Exercise description » Lines from the one containing "hfov_deg: 32.1" through the final line of the entries below: reproduce them exactly, all of them and only them.

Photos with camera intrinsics
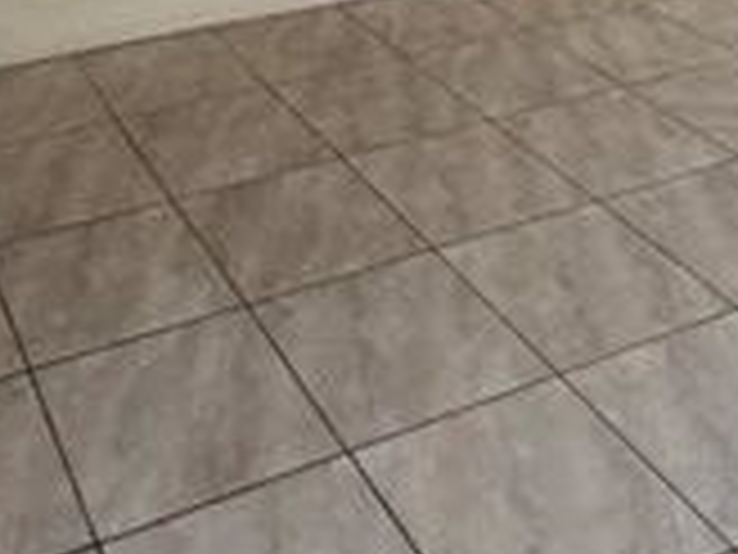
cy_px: -387
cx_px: 304
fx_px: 1279
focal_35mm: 60
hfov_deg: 32.1
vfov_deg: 19.5
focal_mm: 2.22
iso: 320
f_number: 2.2
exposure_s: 1/60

Response area »
hfov_deg: 32.1
vfov_deg: 19.5
focal_mm: 2.22
iso: 320
f_number: 2.2
exposure_s: 1/60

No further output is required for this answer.